楊水芹咬牙, 盯著那張購買記錄,「你說什麼我聽不懂。」
凌旗又繼續, 「在顧雲朗吐出來的血跡中,檢測到了胺碘酮的成分,他的肺纖維化嚴重,是不能服用這類藥物的,醫生更不可能會開,是你將別的藥替換成了胺碘酮。」
楊水芹撇過臉,「這些都是你說的,我怎麼知道你是不是在包庇某些人。」
「你前些日子辭退了雪姨,我們已經把她接回來了,她看到你換了顧雲朗的藥!」
楊水芹大驚,高聲叫囂,「她恨我辭退了她,故意說謊陷害我!」
「楊水芹,你做的還不止這一件,當年,顧雲朗的妻子李秀英也是你謀害的。」
「我沒有,你們冤枉我!」楊水芹大喊大叫,像瘋婆子一樣,「我要找律師!」
凌旗冷笑,「律師不會來了,顧氏已經由顧放接管,法務部不可能會給謀害老闆的人辯護。

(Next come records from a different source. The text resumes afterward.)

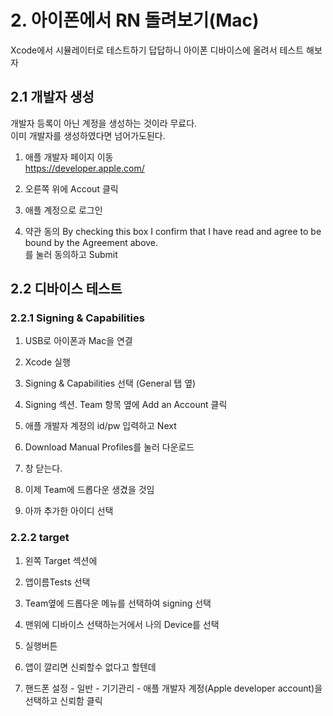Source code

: # 2. 아이폰에서 RN 돌려보기(Mac)

Xcode에서 시뮬레이터로 테스트하기 답답하니 아이폰 디바이스에 올려서 테스트 해보자

## 2.1 개발자 생성
개발자 등록이 아닌 계정을 생성하는 것이라 무료다.    
이미 개발자를 생성하였다면 넘어가도된다.

1. 애플 개발자 페이지 이동   
https://developer.apple.com/

2. 오른쪽 위에 Accout 클릭

3. 애플 계정으로 로그인

4. 약관 동의
By checking this box I confirm that I have read and agree to be bound by the Agreement above.    
를 눌러 동의하고 Submit


## 2.2 디바이스 테스트

### 2.2.1 Signing & Capabilities

1. USB로 아이폰과 Mac을 연결

2. Xcode 실행

3. Signing & Capabilities 선택 (General 탭 옆)

4. Signing 섹션. Team 항목 옆에 Add an Account 클릭

5. 애플 개발자 계정의 id/pw 입력하고 Next

6. Download Manual Profiles를 눌러 다운로드 

7. 창 닫는다.

8. 이제 Team에 드롭다운 생겼을 것임

9. 아까 추가한 아이디 선택

### 2.2.2 target

1. 왼쪽 Target 섹션에

2. 앱이름Tests 선택

3. Team옆에 드롭다운 메뉴를 선택하여 signing 선택

4. 맨위에 디바이스 선택하는거에서 나의 Device를 선택

5. 실행버튼

6. 앱이 깔리면 신뢰할수 없다고 할텐데

7. 핸드폰 설정 - 일반 - 기기관리 - 애플 개발자 계정(Apple 
developer account)을 선택하고 신뢰함 클릭
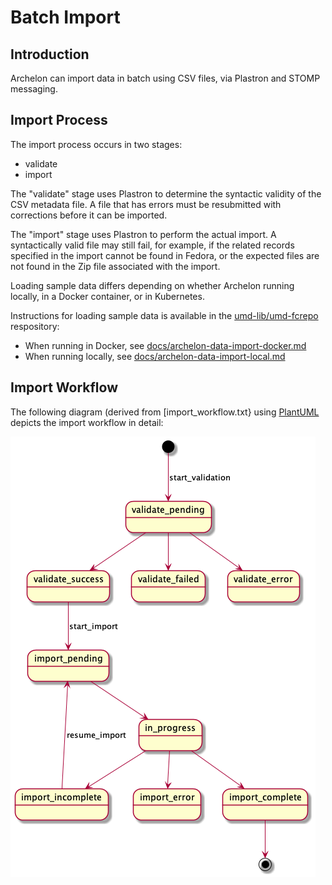 # Batch Import

## Introduction

Archelon can import data in batch using CSV files, via Plastron and STOMP
messaging.

## Import Process

The import process occurs in two stages:

* validate
* import

The "validate" stage uses Plastron to determine the syntactic validity of the
CSV metadata file. A file that has errors must be resubmitted with corrections
before it can be imported.

The "import" stage uses Plastron to perform the actual import. A syntactically
valid file may still fail, for example, if the related records specified in the
import cannot be found in Fedora, or the expected files are not found in the Zip
file associated with the import.

Loading sample data differs depending on whether Archelon running locally,
in a Docker container, or in Kubernetes.

Instructions for loading sample data is available in the
[umd-lib/umd-fcrepo][umd-fcrepo] respository:

* When running in Docker, see
  [docs/archelon-data-import-docker.md][archelon-data-import-docker]
* When running locally, see
  [docs/archelon-data-import-local.md][archelon-data-import-local]

## Import Workflow

The following diagram (derived from [import_workflow.txt} using
[PlantUML](https://plantuml.com/) depicts the import workflow in detail:

![Import Workflow](import_workflow.png)

[archelon-data-import-docker]: https://github.com/umd-lib/umd-fcrepo/blob/main/docs/archelon-data-import-docker.md
[archelon-data-import-local]: https://github.com/umd-lib/umd-fcrepo/blob/main/docs/archelon-data-import-local.md
[umd-fcrepo]: https://github.com/umd-lib/umd-fcrepo
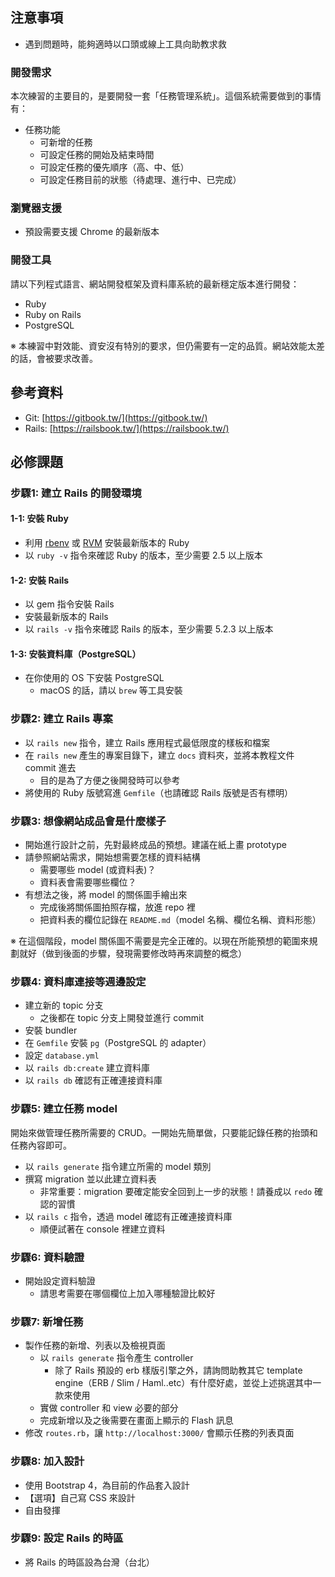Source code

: ## 注意事項

- 遇到問題時，能夠適時以口頭或線上工具向助教求救

### 開發需求

本次練習的主要目的，是要開發一套「任務管理系統」。這個系統需要做到的事情有：

- 任務功能
	- 可新增的任務
	- 可設定任務的開始及結束時間
	- 可設定任務的優先順序（高、中、低）
	- 可設定任務目前的狀態（待處理、進行中、已完成）

### 瀏覽器支援

- 預設需要支援 Chrome 的最新版本

### 開發工具

請以下列程式語言、網站開發框架及資料庫系統的最新穩定版本進行開發：

- Ruby
- Ruby on Rails
- PostgreSQL

※ 本練習中對效能、資安沒有特別的要求，但仍需要有一定的品質。網站效能太差的話，會被要求改善。

## 參考資料

- Git: [https://gitbook.tw/](https://gitbook.tw/)
- Rails: [https://railsbook.tw/](https://railsbook.tw/)

## 必修課題

### 步驟1: 建立 Rails 的開發環境

#### 1-1: 安裝 Ruby

- 利用 [rbenv](https://github.com/rbenv/rbenv) 或 [RVM](https://rvm.io) 安裝最新版本的 Ruby
- 以 `ruby -v` 指令來確認 Ruby 的版本，至少需要 2.5 以上版本

#### 1-2: 安裝 Rails

- 以 gem 指令安裝 Rails
- 安裝最新版本的 Rails
- 以 `rails -v` 指令來確認 Rails 的版本，至少需要 5.2.3 以上版本

#### 1-3: 安裝資料庫（PostgreSQL）

- 在你使用的 OS 下安裝 PostgreSQL
	- macOS 的話，請以 `brew` 等工具安裝

### 步驟2: 建立 Rails 專案

- 以 `rails new` 指令，建立 Rails 應用程式最低限度的樣板和檔案
- 在 `rails new` 產生的專案目錄下，建立 `docs` 資料夾，並將本教程文件 commit 進去
	- 目的是為了方便之後開發時可以參考
- 將使用的 Ruby 版號寫進 `Gemfile`（也請確認 Rails 版號是否有標明）

### 步驟3: 想像網站成品會是什麼樣子

- 開始進行設計之前，先對最終成品的預想。建議在紙上畫 prototype
- 請參照網站需求，開始想需要怎樣的資料結構
	- 需要哪些 model (或資料表)？
	- 資料表會需要哪些欄位？
- 有想法之後，將 model 的關係圖手繪出來
	- 完成後將關係圖拍照存檔，放進 repo 裡
	- 把資料表的欄位記錄在 `README.md`（model 名稱、欄位名稱、資料形態）

※ 在這個階段，model 關係圖不需要是完全正確的。以現在所能預想的範圍來規劃就好（做到後面的步驟，發現需要修改時再來調整的概念）

### 步驟4: 資料庫連接等週邊設定

- 建立新的 topic 分支
	- 之後都在 topic 分支上開發並進行 commit
- 安裝 bundler
- 在 `Gemfile` 安裝 `pg`（PostgreSQL 的 adapter）
- 設定 `database.yml`
- 以 `rails db:create` 建立資料庫
- 以 `rails db` 確認有正確連接資料庫

### 步驟5: 建立任務 model

開始來做管理任務所需要的 CRUD。一開始先簡單做，只要能記錄任務的抬頭和任務內容即可。

- 以 `rails generate` 指令建立所需的 model 類別
- 撰寫 migration 並以此建立資料表
	- 非常重要：migration 要確定能安全回到上一步的狀態！請養成以 `redo` 確認的習慣
- 以 `rails c` 指令，透過 model 確認有正確連接資料庫
	- 順便試著在 console 裡建立資料

### 步驟6: 資料驗證

- 開始設定資料驗證
	- 請思考需要在哪個欄位上加入哪種驗證比較好

### 步驟7: 新增任務

- 製作任務的新增、列表以及檢視頁面
	- 以 `rails generate` 指令產生 controller
		- 除了 Rails 預設的 erb 樣版引擎之外，請詢問助教其它 template engine（ERB / Slim / Haml..etc）有什麼好處，並從上述挑選其中一款來使用
	- 實做 controller 和 view 必要的部分
	- 完成新增以及之後需要在畫面上顯示的 Flash 訊息
- 修改 `routes.rb`，讓 `http://localhost:3000/` 會顯示任務的列表頁面

### 步驟8: 加入設計

- 使用 Bootstrap 4，為目前的作品套入設計
- 【選項】自己寫 CSS 來設計
- 自由發揮

### 步驟9: 設定 Rails 的時區

- 將 Rails 的時區設為台灣（台北）


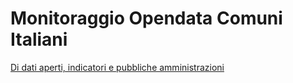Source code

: # Monitoraggio Opendata Comuni Italiani

[Di dati aperti, indicatori e pubbliche amministrazioni](https://medium.com/@gpirrotta/di-indicatori-pubbliche-amministrazioni-e-dati-aperti-f340d3e2299f)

」
楊水芹頹敗地靠在椅子上,是啊,她所有的依仗都是顧氏,她的一切都是顧雲朗給的。原本以為顧雲朗死了,顧氏就是顧禎的了,誰知道那幫該死的股東,硬是不同意。如今事情敗露,顧氏除了顧禎,沒人站在她身邊,連律師都請不到。
凌旗知道她的心裡防線快要擊潰,繼續道:「你以為當年的事做的很隱蔽,卻不知道,只要做過,就必留痕跡。當年你住的地方,認識你的人不少,只要稍微打聽,就能問出來,你當年是怎麼和顧雲朗在一起的。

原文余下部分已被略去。